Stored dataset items
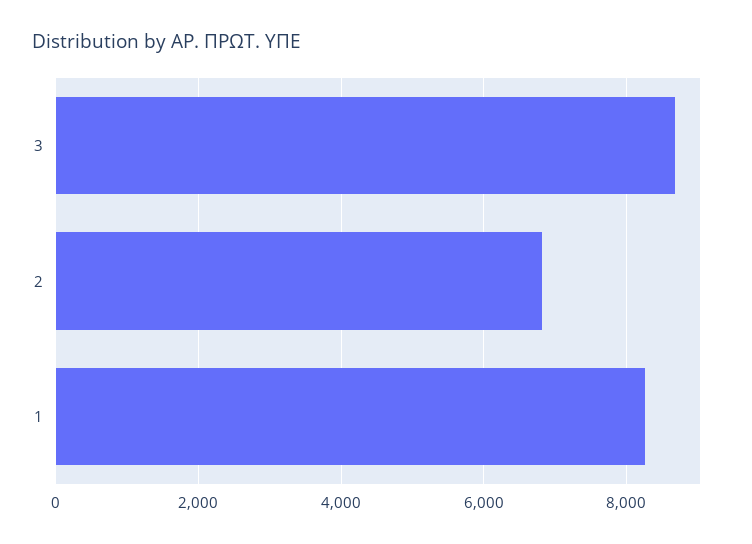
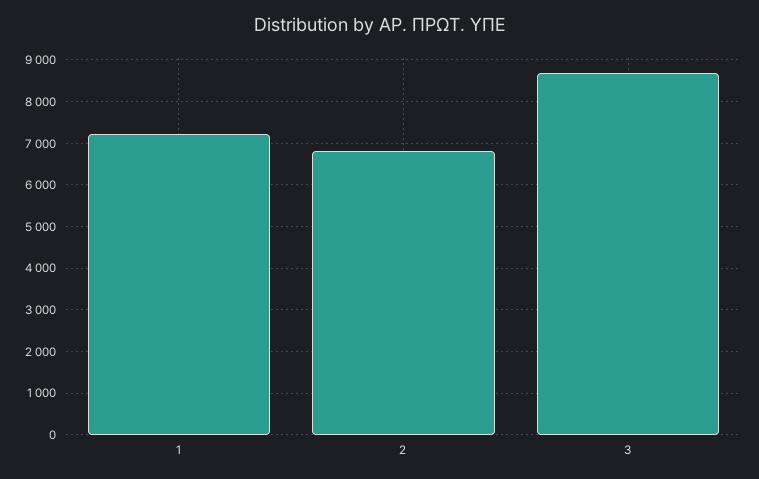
  {
    "3": 8600,
    "2": 6800,
-   "1": 8200
+   "1": 7200
  }

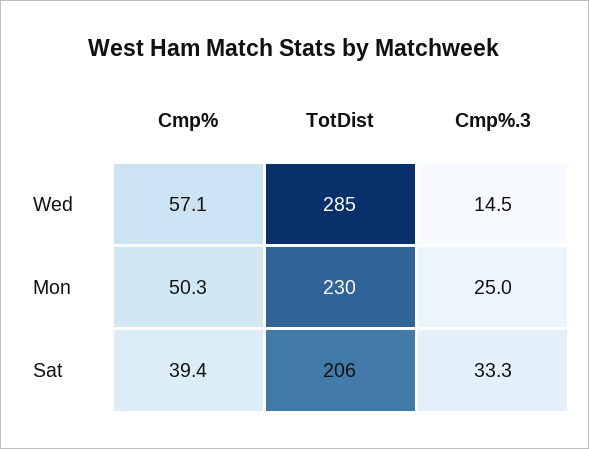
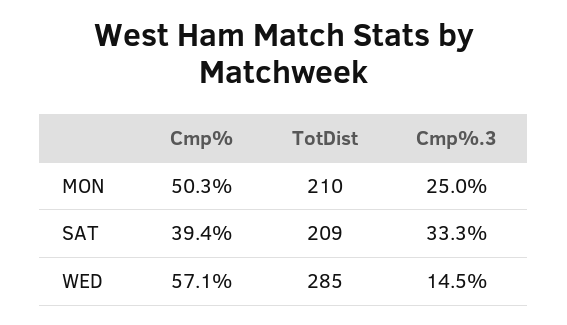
  {
    "Cmp%": {
      "Wed": 57.1,
      "Mon": 50.3,
      "Sat": 39.4
    },
    "TotDist": {
      "Wed": 285,
-     "Mon": 230,
+     "Mon": 210,
-     "Sat": 206
+     "Sat": 209
    },
    "Cmp%.3": {
      "Wed": 14.5,
      "Mon": 25,
      "Sat": 33.3
    }
  }

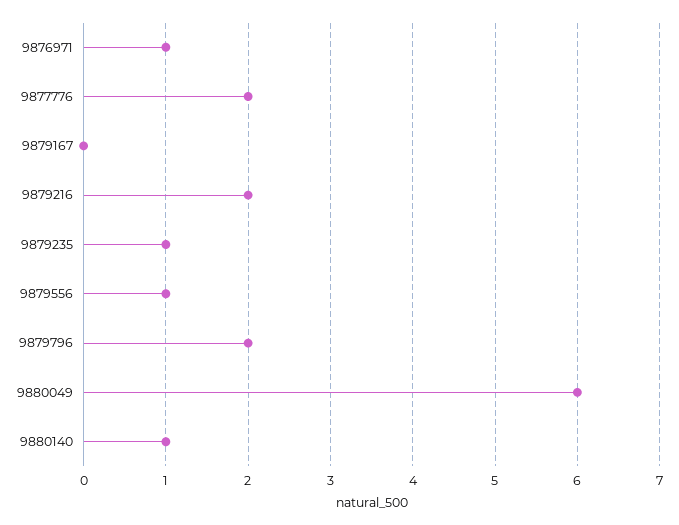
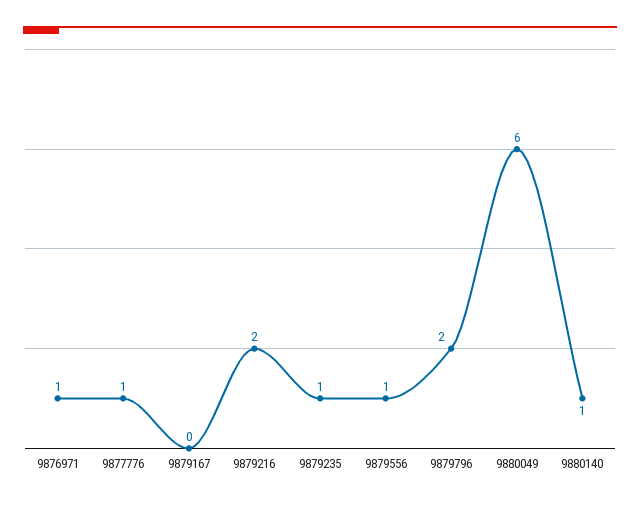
  {
    "9876971": 1,
-   "9877776": 2,
+   "9877776": 1,
    "9879167": 0,
    "9879216": 2,
    "9879235": 1,
    "9879556": 1,
    "9879796": 2,
    "9880049": 6,
    "9880140": 1
  }

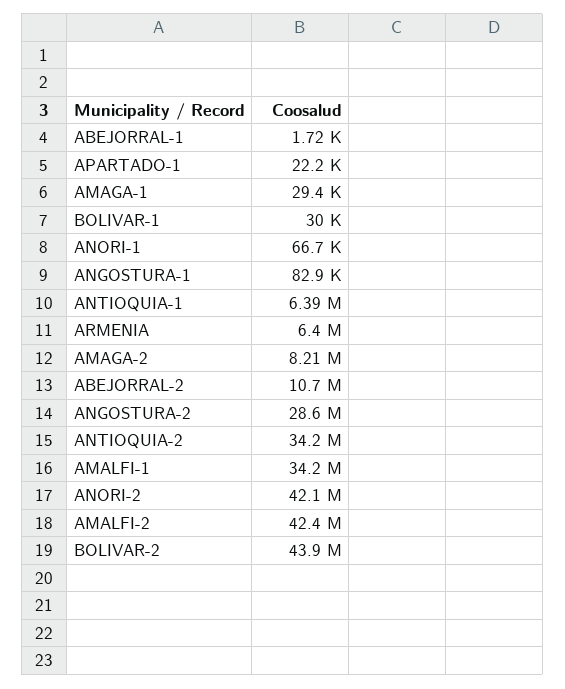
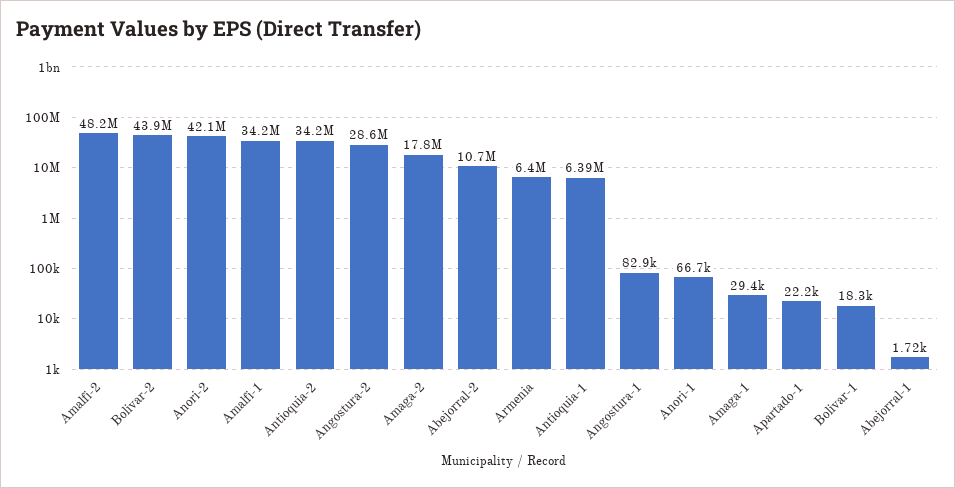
  {
    "ABEJORRAL-1": 1720,
    "APARTADO-1": 22200,
    "AMAGA-1": 29400,
-   "BOLIVAR-1": 30000,
+   "BOLIVAR-1": 18300,
    "ANORI-1": 66700,
    "ANGOSTURA-1": 82900,
    "ANTIOQUIA-1": 6390000,
    "ARMENIA": 6400000,
-   "AMAGA-2": 8210000,
+   "AMAGA-2": 17800000,
    "ABEJORRAL-2": 10700000,
    "ANGOSTURA-2": 28600000,
    "ANTIOQUIA-2": 34200000,
    "AMALFI-1": 34200000,
    "ANORI-2": 42100000,
-   "AMALFI-2": 42400000,
+   "AMALFI-2": 48200000,
    "BOLIVAR-2": 43900000
  }

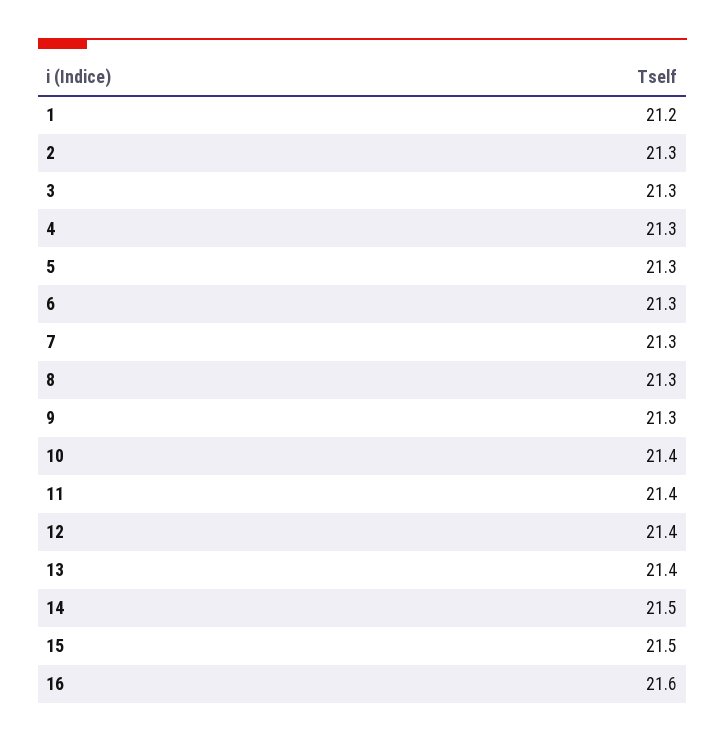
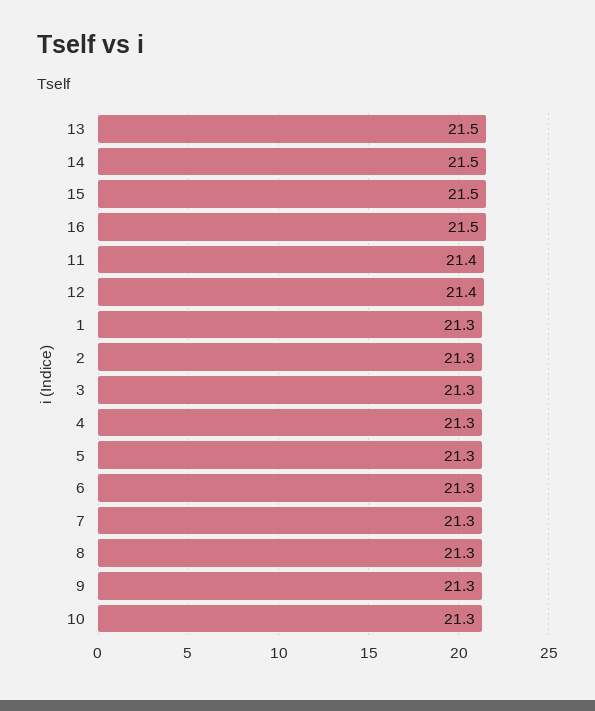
  {
-   "1": 21.2,
+   "1": 21.3,
    "2": 21.3,
    "3": 21.3,
    "4": 21.3,
    "5": 21.3,
    "6": 21.3,
    "7": 21.3,
    "8": 21.3,
    "9": 21.3,
-   "10": 21.4,
+   "10": 21.3,
    "11": 21.4,
    "12": 21.4,
-   "13": 21.4,
+   "13": 21.5,
    "14": 21.5,
    "15": 21.5,
-   "16": 21.6
+   "16": 21.5
  }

= ASSIGNMENT =
Without the pictures, give all the records above again exactly.

= ANSWER BOX =
  {
    "3": 8600,
    "2": 6800,
-   "1": 8200
+   "1": 7200
  }

  {
    "Cmp%": {
      "Wed": 57.1,
      "Mon": 50.3,
      "Sat": 39.4
    },
    "TotDist": {
      "Wed": 285,
-     "Mon": 230,
+     "Mon": 210,
-     "Sat": 206
+     "Sat": 209
    },
    "Cmp%.3": {
      "Wed": 14.5,
      "Mon": 25,
      "Sat": 33.3
    }
  }

  {
    "9876971": 1,
-   "9877776": 2,
+   "9877776": 1,
    "9879167": 0,
    "9879216": 2,
    "9879235": 1,
    "9879556": 1,
    "9879796": 2,
    "9880049": 6,
    "9880140": 1
  }

  {
    "ABEJORRAL-1": 1720,
    "APARTADO-1": 22200,
    "AMAGA-1": 29400,
-   "BOLIVAR-1": 30000,
+   "BOLIVAR-1": 18300,
    "ANORI-1": 66700,
    "ANGOSTURA-1": 82900,
    "ANTIOQUIA-1": 6390000,
    "ARMENIA": 6400000,
-   "AMAGA-2": 8210000,
+   "AMAGA-2": 17800000,
    "ABEJORRAL-2": 10700000,
    "ANGOSTURA-2": 28600000,
    "ANTIOQUIA-2": 34200000,
    "AMALFI-1": 34200000,
    "ANORI-2": 42100000,
-   "AMALFI-2": 42400000,
+   "AMALFI-2": 48200000,
    "BOLIVAR-2": 43900000
  }

  {
-   "1": 21.2,
+   "1": 21.3,
    "2": 21.3,
    "3": 21.3,
    "4": 21.3,
    "5": 21.3,
    "6": 21.3,
    "7": 21.3,
    "8": 21.3,
    "9": 21.3,
-   "10": 21.4,
+   "10": 21.3,
    "11": 21.4,
    "12": 21.4,
-   "13": 21.4,
+   "13": 21.5,
    "14": 21.5,
    "15": 21.5,
-   "16": 21.6
+   "16": 21.5
  }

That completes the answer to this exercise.